• [Extract provided]
* * * * *
In [None]:
from pathlib import Path
import logging
import json
from typing import *
import time
from datetime import datetime
import warnings

from tqdm import tqdm
import pandas as pd
import numpy as np
from PIL import Image, ImageFile

import torch
import torch.nn as nn
import torchvision.transforms as T
from lavis.models import load_model_and_preprocess, BlipBase
from lavis.processors import load_processor
import torch.nn.functional as F
from transformers import get_cosine_schedule_with_warmup
from transformers import BatchEncoding

from src.data import CustomSplitLoader, ImageSet
from src.itm import ItmDataset, to_device, ITMClassifier

from src.utils import evaluate, mrr
from src.validation import Validation, sum_scores, div_scores, eval_batch, metric2name
from sklearn.metrics import top_k_accuracy_score
from torch.utils.tensorboard import SummaryWriter

## Config

Versioning

In [None]:
HEAD = "itm"
MODEL_VERSION = 32

Paths resolution:

In [None]:
DATASET_VERSION = "v1"
PART = "train"
PATH = Path("/home/s1m00n/research/vwsd/data").resolve() / f"{PART}_{DATASET_VERSION}"
DATA_PATH = PATH / f"{PART}.data.{DATASET_VERSION}.txt"
LABELS_PATH = PATH / f"{PART}.gold.{DATASET_VERSION}.txt"
IMAGES_PATH = PATH / f"{PART}_images_{DATASET_VERSION}"
TRAIN_SPLIT_PATH = PATH / "split_train.txt"
VALIDATION_SPLIT_PATH = PATH / "split_valid.txt"
VAL2_DATA_PATH = PATH / "valid2.data.v1.txt"
VAL2_GOLD_PATH = PATH / "valid2.gold.v1.txt"
TEST_SPLIT_PATH = PATH / "split_test.txt"
TEST2_DATA_PATH = PATH / "test2.data.v1.txt"
TEST2_GOLD_PATH = PATH / "test2.gold.v1.txt"
SAVE_CHECKPOINT_PATH = Path("/home/s1m00n/research/vwsd/checkpoints").resolve() / f"BLIP-{HEAD}-{MODEL_VERSION}" # TODO: maybe add timestamp?
* * * * *
• [Extracted information]
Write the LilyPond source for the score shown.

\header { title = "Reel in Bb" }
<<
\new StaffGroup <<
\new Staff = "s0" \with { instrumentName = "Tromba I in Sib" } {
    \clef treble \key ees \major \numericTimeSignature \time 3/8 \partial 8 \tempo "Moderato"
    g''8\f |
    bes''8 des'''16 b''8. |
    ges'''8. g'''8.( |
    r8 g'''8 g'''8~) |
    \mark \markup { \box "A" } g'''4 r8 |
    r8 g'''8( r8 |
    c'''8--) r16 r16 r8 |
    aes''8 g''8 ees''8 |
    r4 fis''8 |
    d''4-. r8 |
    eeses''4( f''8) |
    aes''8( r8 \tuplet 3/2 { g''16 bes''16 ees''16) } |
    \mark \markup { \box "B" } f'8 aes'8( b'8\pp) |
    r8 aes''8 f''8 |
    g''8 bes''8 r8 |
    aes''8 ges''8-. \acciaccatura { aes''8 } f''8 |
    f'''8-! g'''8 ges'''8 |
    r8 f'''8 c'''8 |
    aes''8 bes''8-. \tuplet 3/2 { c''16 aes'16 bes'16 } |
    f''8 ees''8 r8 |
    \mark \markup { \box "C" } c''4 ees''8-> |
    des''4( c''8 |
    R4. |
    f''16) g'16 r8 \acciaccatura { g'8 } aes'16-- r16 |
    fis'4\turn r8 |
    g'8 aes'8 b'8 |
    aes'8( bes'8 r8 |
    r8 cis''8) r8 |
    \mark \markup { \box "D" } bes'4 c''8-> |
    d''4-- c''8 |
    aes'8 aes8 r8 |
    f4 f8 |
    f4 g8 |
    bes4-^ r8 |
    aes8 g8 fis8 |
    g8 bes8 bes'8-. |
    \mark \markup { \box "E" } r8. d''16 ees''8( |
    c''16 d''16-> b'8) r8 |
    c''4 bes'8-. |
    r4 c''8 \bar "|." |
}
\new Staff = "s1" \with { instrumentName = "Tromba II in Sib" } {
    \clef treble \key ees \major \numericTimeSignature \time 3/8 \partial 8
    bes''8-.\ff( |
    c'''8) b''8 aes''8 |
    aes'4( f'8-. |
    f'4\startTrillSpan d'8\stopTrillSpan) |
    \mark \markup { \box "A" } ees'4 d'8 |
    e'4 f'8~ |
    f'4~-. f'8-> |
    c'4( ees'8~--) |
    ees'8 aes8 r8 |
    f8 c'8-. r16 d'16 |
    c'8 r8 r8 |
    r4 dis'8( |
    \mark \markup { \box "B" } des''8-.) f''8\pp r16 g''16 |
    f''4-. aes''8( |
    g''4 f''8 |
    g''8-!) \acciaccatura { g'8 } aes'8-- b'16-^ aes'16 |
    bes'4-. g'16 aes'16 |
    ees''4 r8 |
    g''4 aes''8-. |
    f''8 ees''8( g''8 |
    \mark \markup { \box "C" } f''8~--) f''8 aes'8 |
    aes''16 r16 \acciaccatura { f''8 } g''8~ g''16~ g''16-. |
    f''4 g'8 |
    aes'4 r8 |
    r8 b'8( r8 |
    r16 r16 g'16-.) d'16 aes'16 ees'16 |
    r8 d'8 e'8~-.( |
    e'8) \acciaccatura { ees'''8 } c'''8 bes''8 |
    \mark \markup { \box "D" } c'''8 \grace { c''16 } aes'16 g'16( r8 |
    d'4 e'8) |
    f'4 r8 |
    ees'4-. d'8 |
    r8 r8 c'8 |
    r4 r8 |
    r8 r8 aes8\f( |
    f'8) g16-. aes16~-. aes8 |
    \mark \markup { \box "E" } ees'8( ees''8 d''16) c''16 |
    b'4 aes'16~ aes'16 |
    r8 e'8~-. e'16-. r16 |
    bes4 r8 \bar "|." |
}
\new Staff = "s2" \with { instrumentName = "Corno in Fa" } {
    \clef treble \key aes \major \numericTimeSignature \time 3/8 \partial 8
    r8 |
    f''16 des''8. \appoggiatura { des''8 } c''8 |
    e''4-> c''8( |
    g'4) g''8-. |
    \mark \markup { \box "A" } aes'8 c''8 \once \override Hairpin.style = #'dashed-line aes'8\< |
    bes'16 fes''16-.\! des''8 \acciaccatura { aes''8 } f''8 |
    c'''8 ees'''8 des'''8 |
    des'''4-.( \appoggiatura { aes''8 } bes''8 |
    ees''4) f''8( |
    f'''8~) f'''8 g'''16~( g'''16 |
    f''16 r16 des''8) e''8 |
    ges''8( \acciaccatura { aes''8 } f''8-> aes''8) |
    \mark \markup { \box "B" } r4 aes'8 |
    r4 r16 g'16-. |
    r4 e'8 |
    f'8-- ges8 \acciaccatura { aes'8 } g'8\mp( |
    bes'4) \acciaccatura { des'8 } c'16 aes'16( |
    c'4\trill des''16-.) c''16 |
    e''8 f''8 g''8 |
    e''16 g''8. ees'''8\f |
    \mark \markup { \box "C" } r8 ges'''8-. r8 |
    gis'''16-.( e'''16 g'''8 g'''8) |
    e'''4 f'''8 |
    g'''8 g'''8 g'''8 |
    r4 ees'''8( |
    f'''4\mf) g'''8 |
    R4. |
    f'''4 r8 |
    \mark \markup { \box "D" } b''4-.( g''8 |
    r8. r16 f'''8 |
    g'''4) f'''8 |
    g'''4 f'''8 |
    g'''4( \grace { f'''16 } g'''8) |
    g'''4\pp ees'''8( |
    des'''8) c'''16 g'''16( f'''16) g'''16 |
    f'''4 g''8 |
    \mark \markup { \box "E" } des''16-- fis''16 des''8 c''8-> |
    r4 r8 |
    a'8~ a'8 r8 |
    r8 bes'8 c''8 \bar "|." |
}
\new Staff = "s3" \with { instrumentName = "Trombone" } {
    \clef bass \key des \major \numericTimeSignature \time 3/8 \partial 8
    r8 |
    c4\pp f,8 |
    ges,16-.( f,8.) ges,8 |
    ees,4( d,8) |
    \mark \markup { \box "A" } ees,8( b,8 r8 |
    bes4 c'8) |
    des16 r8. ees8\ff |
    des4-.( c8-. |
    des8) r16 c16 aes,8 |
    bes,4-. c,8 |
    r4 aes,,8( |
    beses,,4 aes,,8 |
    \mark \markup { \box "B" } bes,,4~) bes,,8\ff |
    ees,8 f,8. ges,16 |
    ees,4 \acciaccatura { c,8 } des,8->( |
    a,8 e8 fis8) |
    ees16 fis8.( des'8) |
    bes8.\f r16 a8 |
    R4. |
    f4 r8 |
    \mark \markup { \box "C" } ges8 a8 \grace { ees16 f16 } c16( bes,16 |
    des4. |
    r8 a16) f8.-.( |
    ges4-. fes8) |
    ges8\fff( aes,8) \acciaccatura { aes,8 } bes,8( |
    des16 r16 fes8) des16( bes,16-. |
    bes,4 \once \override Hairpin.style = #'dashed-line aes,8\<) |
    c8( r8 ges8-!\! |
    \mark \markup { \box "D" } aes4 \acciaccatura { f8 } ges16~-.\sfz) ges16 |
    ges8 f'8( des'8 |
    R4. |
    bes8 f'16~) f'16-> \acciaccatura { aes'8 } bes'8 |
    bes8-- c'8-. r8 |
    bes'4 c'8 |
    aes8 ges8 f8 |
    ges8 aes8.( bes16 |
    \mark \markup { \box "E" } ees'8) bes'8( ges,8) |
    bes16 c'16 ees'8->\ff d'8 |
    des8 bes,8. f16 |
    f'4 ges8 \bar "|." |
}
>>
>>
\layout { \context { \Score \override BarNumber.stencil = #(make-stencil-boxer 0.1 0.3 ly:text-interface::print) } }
* * * * *
• [Exercise task A] Locate each line in the records that contains the word "appoggiatura", matching case exactly, and copy those lines.
• [Exercise task B] Please pick up the Python notebook at the point where it ends and write its continuation.
The records are unrelated to the Python notebook.

• [Final answer A]
    f''16 des''8. \appoggiatura { des''8 } c''8 |
    des'''4-.( \appoggiatura { aes''8 } bes''8 |

• [Final answer B]
SAVE_CHECKPOINT_PATH.mkdir(parents=True, exist_ok=True)
NUM_PICS = 10

Environment settings:

In [None]:
logger = logging.getLogger()
logger.setLevel(logging.INFO)

# some images from train might not load without the following settings or warnings would be thrown
Image.MAX_IMAGE_PIXELS = None
ImageFile.LOAD_TRUNCATED_IMAGES = True

warnings.filterwarnings('ignore')

writer = SummaryWriter(f"/home/s1m00n/research/vwsd/runs/blip-{HEAD}-{MODEL_VERSION} (ran at {datetime.now()})")

In [None]:
RANDOM_STATE = 42
torch.manual_seed(RANDOM_STATE)
# WARNING: this is specific to my setup
DEVICE = torch.device("cuda:0")
# a more conventional way to do this is:
# DEVICE = torch.device("cuda" if torch.cuda.is_available() else "cpu")
NUM_WORKERS = 16
PERSISTENT_WORKERS = True
print(f"Running on {DEVICE}")

Model & training settings

In [None]:
BLIP_VARIANT = "base" # "base" | "large"
NUM_NS = 9
NUM_EPOCHS = 40
WARMUP_STEPS_FRAC = 0.05
GRAD_ACCUM_STEPS = 40
LR = 1e-5
WEIGHT_DECAY = 0.05
TRAIN_BATCH_SIZE = 3
IMAGE_AUGMENTATION = True
# cos lr scheduler

In [None]:
TRAIN_EFFECTIVE_BATCH_SIZE = GRAD_ACCUM_STEPS * TRAIN_BATCH_SIZE
NUM_LABELS = NUM_NS + 1
# NUM_LABELS = NUM_PICS
TRAIN_EFFECTIVE_BATCH_SIZE

In [None]:
STEPS_BETWEEN_VAL = 100
SAVE_CHECKPOINT_STEPS = STEPS_BETWEEN_VAL
VALIDATION_BATCH_SIZE = 40
TEST_BATCH_SIZE = VALIDATION_BATCH_SIZE

## Loading data

In [None]:
df = pd.read_csv(DATA_PATH, sep='\t', header=None)
df.columns = ["word", "context"] + [f"image{i}" for i in range(NUM_PICS)]
df["label"] = pd.read_csv(LABELS_PATH, sep='\t', header=None)

train_df = df.loc[pd.read_csv(TRAIN_SPLIT_PATH, sep='\t', header=None).T.values[0]]
validation_df = df.loc[pd.read_csv(VALIDATION_SPLIT_PATH, sep='\t', header=None).T.values[0]]
test_df = df.loc[pd.read_csv(TEST_SPLIT_PATH, sep='\t', header=None).T.values[0]]

val2_df = pd.read_csv(VAL2_DATA_PATH, sep = '\t', header = None)
val2_df.columns = ["word", "context"] + [f"image{i}" for i in range(10)]
val2_df["label"] = pd.read_csv(VAL2_GOLD_PATH, sep = "\t", header = None)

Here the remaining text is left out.